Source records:
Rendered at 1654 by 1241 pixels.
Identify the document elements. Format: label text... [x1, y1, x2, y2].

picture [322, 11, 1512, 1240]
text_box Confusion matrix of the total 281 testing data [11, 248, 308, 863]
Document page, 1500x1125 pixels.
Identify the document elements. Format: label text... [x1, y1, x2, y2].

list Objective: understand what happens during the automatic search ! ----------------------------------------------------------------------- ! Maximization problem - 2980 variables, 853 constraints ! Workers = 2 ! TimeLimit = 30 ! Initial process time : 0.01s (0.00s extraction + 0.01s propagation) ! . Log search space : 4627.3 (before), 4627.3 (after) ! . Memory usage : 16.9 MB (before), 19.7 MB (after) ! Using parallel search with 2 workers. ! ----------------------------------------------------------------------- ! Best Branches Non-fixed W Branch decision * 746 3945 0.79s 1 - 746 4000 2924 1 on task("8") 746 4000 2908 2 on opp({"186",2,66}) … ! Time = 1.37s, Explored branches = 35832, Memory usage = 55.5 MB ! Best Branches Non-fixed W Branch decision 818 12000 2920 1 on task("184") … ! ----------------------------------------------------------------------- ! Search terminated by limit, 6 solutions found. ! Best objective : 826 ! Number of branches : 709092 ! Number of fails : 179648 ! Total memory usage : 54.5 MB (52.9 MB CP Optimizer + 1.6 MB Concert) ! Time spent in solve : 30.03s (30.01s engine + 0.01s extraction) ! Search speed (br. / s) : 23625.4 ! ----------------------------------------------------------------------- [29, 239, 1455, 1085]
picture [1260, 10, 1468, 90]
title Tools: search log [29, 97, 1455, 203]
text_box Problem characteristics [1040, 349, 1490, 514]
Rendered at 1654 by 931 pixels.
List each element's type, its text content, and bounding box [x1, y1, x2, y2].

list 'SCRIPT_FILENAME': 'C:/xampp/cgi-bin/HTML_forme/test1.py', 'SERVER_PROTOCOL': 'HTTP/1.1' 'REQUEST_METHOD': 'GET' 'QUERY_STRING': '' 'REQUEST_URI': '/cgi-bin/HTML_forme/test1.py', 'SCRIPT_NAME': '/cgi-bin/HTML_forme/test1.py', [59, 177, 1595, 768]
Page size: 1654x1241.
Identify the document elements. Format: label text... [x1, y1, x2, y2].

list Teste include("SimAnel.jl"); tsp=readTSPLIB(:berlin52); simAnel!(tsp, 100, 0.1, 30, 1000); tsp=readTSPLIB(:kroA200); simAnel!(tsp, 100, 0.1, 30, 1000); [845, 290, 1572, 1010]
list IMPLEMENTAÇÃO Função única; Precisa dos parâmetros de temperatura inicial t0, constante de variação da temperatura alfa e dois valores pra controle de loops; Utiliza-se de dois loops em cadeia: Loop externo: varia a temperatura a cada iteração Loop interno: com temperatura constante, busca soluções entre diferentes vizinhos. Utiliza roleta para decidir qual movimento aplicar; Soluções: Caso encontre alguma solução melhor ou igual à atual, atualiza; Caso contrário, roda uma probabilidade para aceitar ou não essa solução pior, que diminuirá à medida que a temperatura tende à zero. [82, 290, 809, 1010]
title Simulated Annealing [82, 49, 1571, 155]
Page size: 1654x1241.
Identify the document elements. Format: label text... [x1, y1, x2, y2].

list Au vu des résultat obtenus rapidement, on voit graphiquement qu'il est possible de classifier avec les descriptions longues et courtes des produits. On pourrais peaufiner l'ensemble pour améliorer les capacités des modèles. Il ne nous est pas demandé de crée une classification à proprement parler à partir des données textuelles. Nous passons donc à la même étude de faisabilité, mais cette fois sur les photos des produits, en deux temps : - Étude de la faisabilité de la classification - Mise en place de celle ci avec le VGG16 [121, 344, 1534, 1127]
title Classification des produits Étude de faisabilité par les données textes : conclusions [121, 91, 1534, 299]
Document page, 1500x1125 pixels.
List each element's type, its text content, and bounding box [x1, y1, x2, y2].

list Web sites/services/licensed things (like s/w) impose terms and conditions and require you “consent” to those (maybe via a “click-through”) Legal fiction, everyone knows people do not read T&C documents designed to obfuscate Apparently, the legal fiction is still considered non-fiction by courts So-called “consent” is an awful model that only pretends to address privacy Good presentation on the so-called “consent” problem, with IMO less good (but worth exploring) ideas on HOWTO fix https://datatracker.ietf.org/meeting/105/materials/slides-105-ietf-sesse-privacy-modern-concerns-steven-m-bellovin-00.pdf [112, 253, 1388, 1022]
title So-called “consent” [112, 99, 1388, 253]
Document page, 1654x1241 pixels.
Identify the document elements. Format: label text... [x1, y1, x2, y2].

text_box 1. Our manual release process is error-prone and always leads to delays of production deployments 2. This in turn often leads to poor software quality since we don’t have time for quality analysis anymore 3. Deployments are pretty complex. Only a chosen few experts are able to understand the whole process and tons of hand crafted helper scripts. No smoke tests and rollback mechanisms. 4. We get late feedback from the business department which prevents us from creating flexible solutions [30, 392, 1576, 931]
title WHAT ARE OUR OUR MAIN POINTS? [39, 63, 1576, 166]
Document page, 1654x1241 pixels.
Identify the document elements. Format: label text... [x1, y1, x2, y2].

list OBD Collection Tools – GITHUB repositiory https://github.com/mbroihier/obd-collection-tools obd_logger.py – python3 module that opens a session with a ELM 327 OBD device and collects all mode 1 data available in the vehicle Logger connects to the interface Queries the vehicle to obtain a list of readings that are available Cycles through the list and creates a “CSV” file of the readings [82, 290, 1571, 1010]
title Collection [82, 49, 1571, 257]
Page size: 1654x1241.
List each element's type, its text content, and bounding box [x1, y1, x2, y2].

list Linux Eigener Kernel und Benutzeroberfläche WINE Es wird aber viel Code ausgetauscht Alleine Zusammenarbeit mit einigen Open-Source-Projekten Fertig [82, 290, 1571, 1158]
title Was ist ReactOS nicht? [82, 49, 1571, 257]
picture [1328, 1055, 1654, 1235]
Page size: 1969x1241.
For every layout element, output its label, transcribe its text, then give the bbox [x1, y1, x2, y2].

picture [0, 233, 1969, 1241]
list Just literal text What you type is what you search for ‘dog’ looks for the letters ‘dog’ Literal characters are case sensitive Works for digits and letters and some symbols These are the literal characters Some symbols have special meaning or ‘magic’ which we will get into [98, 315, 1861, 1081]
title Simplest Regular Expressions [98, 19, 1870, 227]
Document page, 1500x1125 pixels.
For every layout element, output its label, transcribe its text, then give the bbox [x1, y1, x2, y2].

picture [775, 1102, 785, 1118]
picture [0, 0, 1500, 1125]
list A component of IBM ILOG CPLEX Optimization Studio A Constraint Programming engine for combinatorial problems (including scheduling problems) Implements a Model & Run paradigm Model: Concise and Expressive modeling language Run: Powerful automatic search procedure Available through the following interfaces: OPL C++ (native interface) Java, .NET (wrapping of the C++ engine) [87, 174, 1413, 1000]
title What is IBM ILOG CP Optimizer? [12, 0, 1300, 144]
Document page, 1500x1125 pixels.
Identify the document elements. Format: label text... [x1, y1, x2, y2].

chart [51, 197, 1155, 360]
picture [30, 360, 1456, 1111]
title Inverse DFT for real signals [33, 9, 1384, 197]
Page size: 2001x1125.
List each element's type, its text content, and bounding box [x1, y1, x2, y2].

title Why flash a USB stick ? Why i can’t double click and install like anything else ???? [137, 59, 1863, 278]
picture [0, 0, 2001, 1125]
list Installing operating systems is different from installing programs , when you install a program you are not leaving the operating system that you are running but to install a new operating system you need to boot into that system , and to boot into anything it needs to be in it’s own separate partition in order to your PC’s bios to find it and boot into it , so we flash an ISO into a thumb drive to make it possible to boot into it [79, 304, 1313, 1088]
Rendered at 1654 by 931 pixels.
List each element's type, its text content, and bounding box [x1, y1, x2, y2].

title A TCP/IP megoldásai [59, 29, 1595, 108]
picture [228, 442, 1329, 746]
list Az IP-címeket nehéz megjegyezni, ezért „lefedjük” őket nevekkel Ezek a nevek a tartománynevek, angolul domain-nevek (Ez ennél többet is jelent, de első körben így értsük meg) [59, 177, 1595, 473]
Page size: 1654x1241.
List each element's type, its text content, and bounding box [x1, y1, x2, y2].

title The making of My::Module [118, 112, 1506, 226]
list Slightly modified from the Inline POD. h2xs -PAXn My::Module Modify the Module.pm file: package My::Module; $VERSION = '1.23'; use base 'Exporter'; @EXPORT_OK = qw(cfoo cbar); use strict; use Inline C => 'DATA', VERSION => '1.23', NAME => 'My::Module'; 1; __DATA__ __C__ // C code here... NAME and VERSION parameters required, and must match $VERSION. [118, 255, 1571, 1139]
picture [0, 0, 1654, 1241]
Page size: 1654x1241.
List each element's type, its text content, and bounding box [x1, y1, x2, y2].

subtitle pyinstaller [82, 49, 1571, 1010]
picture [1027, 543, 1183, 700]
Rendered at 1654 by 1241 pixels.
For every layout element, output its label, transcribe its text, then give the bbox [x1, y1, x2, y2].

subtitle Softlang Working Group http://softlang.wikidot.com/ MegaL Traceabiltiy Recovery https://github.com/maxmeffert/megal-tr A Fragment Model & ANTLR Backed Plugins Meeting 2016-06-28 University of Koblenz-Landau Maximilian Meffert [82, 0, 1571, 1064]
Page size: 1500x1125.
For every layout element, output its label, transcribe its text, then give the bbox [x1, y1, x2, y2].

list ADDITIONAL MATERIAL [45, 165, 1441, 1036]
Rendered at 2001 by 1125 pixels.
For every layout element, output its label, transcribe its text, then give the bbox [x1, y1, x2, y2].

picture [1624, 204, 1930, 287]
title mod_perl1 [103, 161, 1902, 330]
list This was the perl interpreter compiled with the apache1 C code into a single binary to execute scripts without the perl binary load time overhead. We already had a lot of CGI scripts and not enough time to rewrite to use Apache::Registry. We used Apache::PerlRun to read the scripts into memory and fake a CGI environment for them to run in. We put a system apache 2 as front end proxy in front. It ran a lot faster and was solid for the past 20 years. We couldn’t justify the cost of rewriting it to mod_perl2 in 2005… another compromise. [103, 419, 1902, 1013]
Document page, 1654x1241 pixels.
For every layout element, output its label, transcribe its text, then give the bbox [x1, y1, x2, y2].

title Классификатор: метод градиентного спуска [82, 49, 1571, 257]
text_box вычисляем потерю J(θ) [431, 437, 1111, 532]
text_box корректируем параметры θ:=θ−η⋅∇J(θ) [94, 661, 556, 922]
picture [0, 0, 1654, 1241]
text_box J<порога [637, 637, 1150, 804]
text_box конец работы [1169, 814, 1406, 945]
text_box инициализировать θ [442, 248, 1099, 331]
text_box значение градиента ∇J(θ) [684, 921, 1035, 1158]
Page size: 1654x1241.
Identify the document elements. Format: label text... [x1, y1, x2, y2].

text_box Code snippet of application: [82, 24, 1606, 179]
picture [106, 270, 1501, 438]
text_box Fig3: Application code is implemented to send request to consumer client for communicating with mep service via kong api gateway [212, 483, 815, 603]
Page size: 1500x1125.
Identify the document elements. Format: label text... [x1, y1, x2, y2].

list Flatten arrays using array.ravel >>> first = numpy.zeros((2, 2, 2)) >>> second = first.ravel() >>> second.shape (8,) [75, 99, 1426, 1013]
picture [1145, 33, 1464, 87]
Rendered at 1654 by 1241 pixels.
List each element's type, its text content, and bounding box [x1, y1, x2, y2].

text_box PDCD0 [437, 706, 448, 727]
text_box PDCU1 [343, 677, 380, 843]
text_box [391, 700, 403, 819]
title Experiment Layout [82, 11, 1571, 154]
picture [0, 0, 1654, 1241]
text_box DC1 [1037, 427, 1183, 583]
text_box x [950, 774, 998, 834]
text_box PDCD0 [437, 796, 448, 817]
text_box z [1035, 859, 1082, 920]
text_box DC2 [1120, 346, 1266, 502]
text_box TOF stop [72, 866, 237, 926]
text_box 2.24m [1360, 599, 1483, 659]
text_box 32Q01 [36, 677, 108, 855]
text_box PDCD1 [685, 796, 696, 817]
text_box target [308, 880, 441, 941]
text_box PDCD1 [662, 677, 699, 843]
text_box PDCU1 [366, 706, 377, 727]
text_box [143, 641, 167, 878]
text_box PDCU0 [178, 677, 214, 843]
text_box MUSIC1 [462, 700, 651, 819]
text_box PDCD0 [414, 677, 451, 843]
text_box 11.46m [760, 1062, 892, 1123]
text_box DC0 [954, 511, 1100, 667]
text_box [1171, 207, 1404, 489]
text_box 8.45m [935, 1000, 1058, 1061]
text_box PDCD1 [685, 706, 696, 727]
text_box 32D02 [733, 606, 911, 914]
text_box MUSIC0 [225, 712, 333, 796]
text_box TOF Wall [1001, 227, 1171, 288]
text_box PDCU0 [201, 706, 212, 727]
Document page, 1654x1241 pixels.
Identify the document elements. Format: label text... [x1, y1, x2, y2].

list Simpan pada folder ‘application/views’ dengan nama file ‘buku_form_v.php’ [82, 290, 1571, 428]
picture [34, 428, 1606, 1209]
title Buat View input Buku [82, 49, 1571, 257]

__Task brief__:
Rewrite the records from the line with "Page size: 1969x1241." up to and including the line with "picture [0, 233, 1969, 1241]", putting "page element" in place of "layout element" and leaving everything else as it is.

__Solved exercise__:
Page size: 1969x1241.
For every page element, output its label, transcribe its text, then give the bbox [x1, y1, x2, y2].

picture [0, 233, 1969, 1241]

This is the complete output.